#### [Passage]
____

Grant: For comparison, think of any other, non-quantum questions you might ask.
Like, take a hundred people, and ask them if they like minutephysics, if they have a
beard, and if they wear glasses.
Well, obviously everyone likes minutephysics.
Then among those, take the number that don’t have beards, plus the number who do have a
beard but not glasses.
That should greater than or equal to the number who don’t have glasses.
I mean, one is a superset of the other.
But as absurdly reasonable as that is, some questions about quantum states seem to violate
this inequality, which contradicts the premise that these questions could have definite answers,
right?
Henry: \hWell...Unfortunately, there’s a hole in that argument.
Drawing those Venn diagrams assumes that the answer to each question is static and
unchanging.
But what if the act of passing through one filter changes how the photon will later interact
with other filters?
Then you could easily explain the results of the experiment, so we haven’t proved
hidden variable theories are impossible; just that any hidden variable theory would have
to have the interaction of the particle with one filter affect the interaction of the particle
with other filters.
Henry: \hWe can, however, rig up an experiment where the interactions cannot affect each
other without faster than light communication, but where the same impossible numerical weirdness
persists.
The key is to make photons pass not through filters at different points in time, but at
different points in space at the same time.
And for this, you need entanglement.
Henry: For this video, what we'll mean when we say two photons are "entangled" is that
if you were to pass each one of them through filters oriented the same way, either both
pass through, or both get blocked.
That is, they behave the same way when measured along the same axis.
And this correlated behavior persists no matter how far away the photons and filters are from
each other, even if there's no way for one photon to influence the other.
Unless, somehow, it did so faster than the speed of light.
But that would be crazy.
Grant: \hSo now here’s what you do for the entangled version of our photon-filter experiment.
Instead of sending one photon through multiple polarizing filters, you’ll send entangled
pairs of photons to two far away locations, and simultaneously at each location, randomly
choose one filter to put in the path of that photon.
Doing this many times, you’ll collect a lot of data about how often both photons in
an entangled pair pass through the different combinations of filters.
Henry: \hBut the thing is, you still see all the same numbers as before.
When you use filter A at one site and filter B at the other, among all those that pass
through filter A, about 15% have an entangled partner that gets blocked at B. \hLikewise,
if they’re set to B and C, about 15% of those that do pass through B have an entangled
partner that gets blocked by C. \hAnd with settings A and C, half of those that through
A get blocked at C.
Grant: Again, if you think carefully about these numbers, they seem to contradict the
idea that there can be some hidden variable determining the photon’s states.
Here, draw the same Venn Diagram as before, which assumes that each photon actually does
have some definite answers to the questions “Would it pass through A”, “Would it
pass through B” and “Would it pass through C”.

____

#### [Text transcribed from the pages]
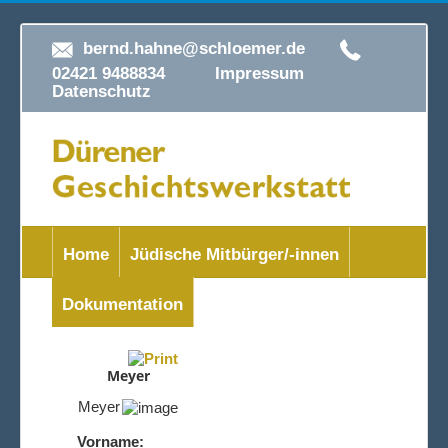
bernd.hahne@schloemer.de
02421 9488834
Impressum
Datenschutz
Home
Jüdische Mitbürger/-innen
Dokumentation
Meyer
Meyer
Vorname:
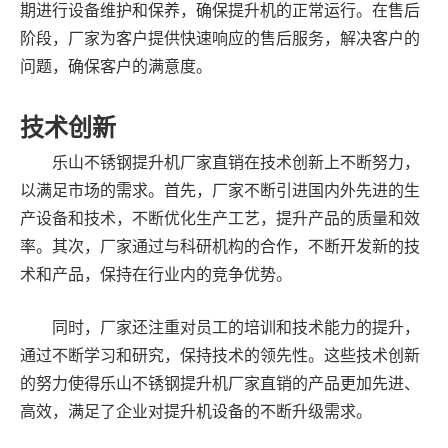
期进行设备维护和保养，确保提升机的正常运行。在售后
阶段，厂家为客户提供快速响应的售后服务，解决客户的
问题，确保客户的满意度。
技术创新
乐山不锈钢提升机厂家直销在技术创新上不断努力，
以满足市场的需求。首先，厂家不断引进国内外先进的生
产设备和技术，不断优化生产工艺，提升产品的质量和效
率。其次，厂家通过与科研机构的合作，不断开发新的技
术和产品，保持在行业内的竞争优势。
同时，厂家还注重对员工的培训和技术能力的提升，
通过不断学习和研究，保持技术的领先性。这些技术创新
的努力使得乐山不锈钢提升机厂家直销的产品更加先进、
高效，满足了企业对提升机设备的不断升级需求。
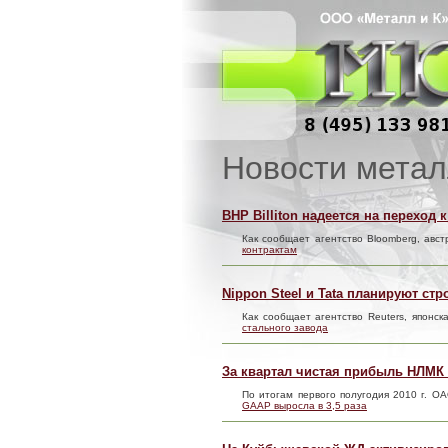
Новости метал
BHP Billiton надеется на переход
Как сообщает агентство Bloomberg, авст
контрактам
Nippon Steel и Tata планируют ст
Как сообщает агентство Reuters, японск
стального завода
За квартал чистая прибыль НЛМК 
По итогам первого полугодия 2010 г. 
GAAP выросла в 3,5 раза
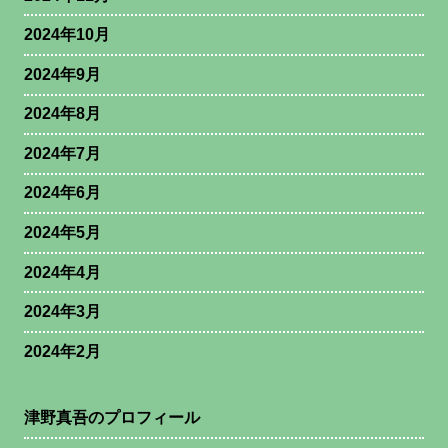
2024年10月
2024年9月
2024年8月
2024年7月
2024年6月
2024年5月
2024年4月
2024年3月
2024年2月
津野真吾のプロフィール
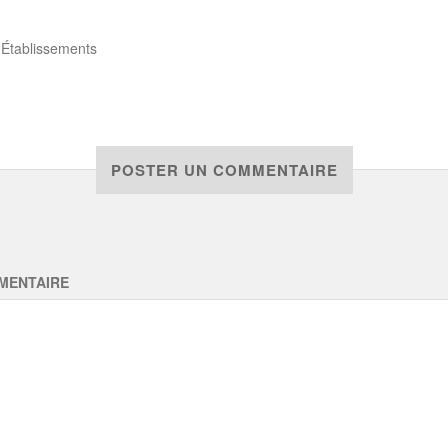
s
Établissements
POSTER UN COMMENTAIRE
MENTAIRE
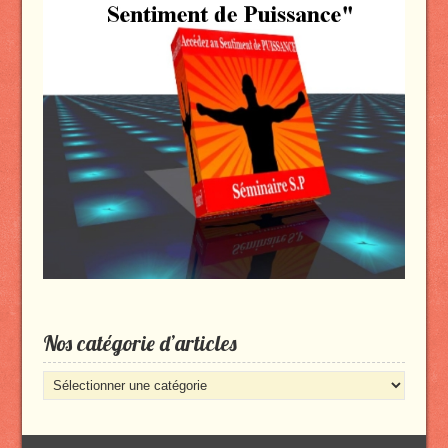
Nos catégorie d’articles
Nos
catégorie
d’articles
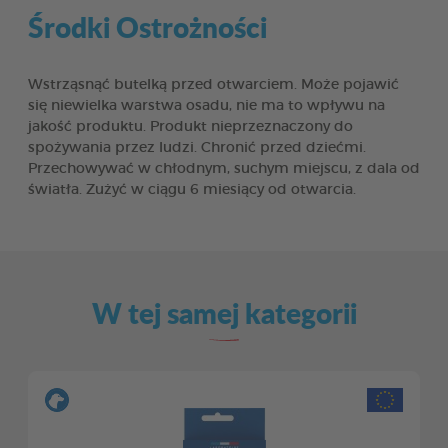
Środki Ostrożności
Wstrząsnąć butelką przed otwarciem. Może pojawić
się niewielka warstwa osadu, nie ma to wpływu na
jakość produktu. Produkt nieprzeznaczony do
spożywania przez ludzi. Chronić przed dziećmi.
Przechowywać w chłodnym, suchym miejscu, z dala od
światła. Zużyć w ciągu 6 miesiący od otwarcia.
W tej samej kategorii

____

#### [Activity list]
- A) Answer these questions about the passage on entangled photons:
(i) What three things are the hundred people asked about?
(ii) What happens to two entangled photons when each is passed through filters oriented the same way?
(iii) With filter A at one site and filter B at the other, about what percentage of the photons that pass through A have a partner that gets blocked at B?
- B) Copy the listing word for word from the line containing "Nos catégorie d’articles" through the end of the listing, leaving out the pictures.

#### [Your written answers]
- A)
(i) Whether they like minutephysics, whether they have a beard, and whether they wear glasses.
(ii) Either both pass through, or both get blocked.
(iii) About 15%.

- B)
Nos catégorie d’articles
Nos
catégorie
d’articles
Środki Ostrożności
Wstrząsnąć butelką przed otwarciem. Może pojawić
się niewielka warstwa osadu, nie ma to wpływu na
jakość produktu. Produkt nieprzeznaczony do
spożywania przez ludzi. Chronić przed dziećmi.
Przechowywać w chłodnym, suchym miejscu, z dala od
światła. Zużyć w ciągu 6 miesiący od otwarcia.
W tej samej kategorii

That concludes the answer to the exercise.